**REQUIREMENT:**
Below are the records; pull every line that includes "near".

-------- RECORDS FOR THE EXERCISE

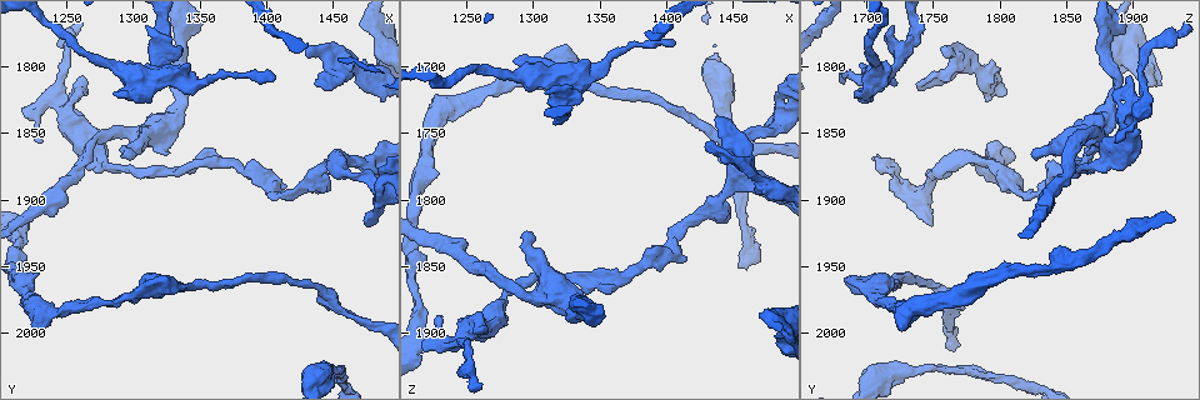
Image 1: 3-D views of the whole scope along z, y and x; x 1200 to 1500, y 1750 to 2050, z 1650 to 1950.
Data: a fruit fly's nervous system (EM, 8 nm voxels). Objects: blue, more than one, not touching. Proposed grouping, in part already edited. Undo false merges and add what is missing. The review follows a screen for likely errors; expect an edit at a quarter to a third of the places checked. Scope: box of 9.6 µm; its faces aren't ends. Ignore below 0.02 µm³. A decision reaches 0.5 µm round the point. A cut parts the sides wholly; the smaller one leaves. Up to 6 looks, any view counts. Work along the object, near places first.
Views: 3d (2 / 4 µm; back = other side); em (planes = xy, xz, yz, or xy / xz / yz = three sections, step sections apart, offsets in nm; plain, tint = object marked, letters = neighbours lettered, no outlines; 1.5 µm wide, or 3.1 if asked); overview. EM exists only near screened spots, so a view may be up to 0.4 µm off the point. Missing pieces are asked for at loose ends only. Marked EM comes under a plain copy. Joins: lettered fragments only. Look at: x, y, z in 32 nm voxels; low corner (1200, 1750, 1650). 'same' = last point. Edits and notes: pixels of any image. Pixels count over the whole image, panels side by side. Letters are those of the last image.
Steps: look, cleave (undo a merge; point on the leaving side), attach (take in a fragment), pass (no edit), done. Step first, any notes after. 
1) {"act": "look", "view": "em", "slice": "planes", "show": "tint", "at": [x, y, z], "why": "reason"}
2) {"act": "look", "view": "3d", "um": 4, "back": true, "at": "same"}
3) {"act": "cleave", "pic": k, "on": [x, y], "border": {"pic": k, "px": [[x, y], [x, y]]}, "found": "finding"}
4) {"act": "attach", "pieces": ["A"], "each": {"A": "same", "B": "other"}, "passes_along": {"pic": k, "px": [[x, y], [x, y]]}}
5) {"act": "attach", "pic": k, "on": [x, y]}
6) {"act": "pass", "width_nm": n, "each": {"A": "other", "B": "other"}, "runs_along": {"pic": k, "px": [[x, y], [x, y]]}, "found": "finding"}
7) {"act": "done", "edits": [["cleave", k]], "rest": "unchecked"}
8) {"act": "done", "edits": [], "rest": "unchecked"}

{"act": "look", "view": "em", "slice": "planes", "show": "letters", "at": [1242, 1824, 1910], "why": "looks like a crossing"}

----------------

**RESULT FOR THIS TASK:**
Data: a fruit fly's nervous system (EM, 8 nm voxels). Objects: blue, more than one, not touching. Proposed grouping, in part already edited. Undo false merges and add what is missing. The review follows a screen for likely errors; expect an edit at a quarter to a third of the places checked. Scope: box of 9.6 µm; its faces aren't ends. Ignore below 0.02 µm³. A decision reaches 0.5 µm round the point. A cut parts the sides wholly; the smaller one leaves. Up to 6 looks, any view counts. Work along the object, near places first.
Views: 3d (2 / 4 µm; back = other side); em (planes = xy, xz, yz, or xy / xz / yz = three sections, step sections apart, offsets in nm; plain, tint = object marked, letters = neighbours lettered, no outlines; 1.5 µm wide, or 3.1 if asked); overview. EM exists only near screened spots, so a view may be up to 0.4 µm off the point. Missing pieces are asked for at loose ends only. Marked EM comes under a plain copy. Joins: lettered fragments only. Look at: x, y, z in 32 nm voxels; low corner (1200, 1750, 1650). 'same' = last point. Edits and notes: pixels of any image. Pixels count over the whole image, panels side by side. Letters are those of the last image.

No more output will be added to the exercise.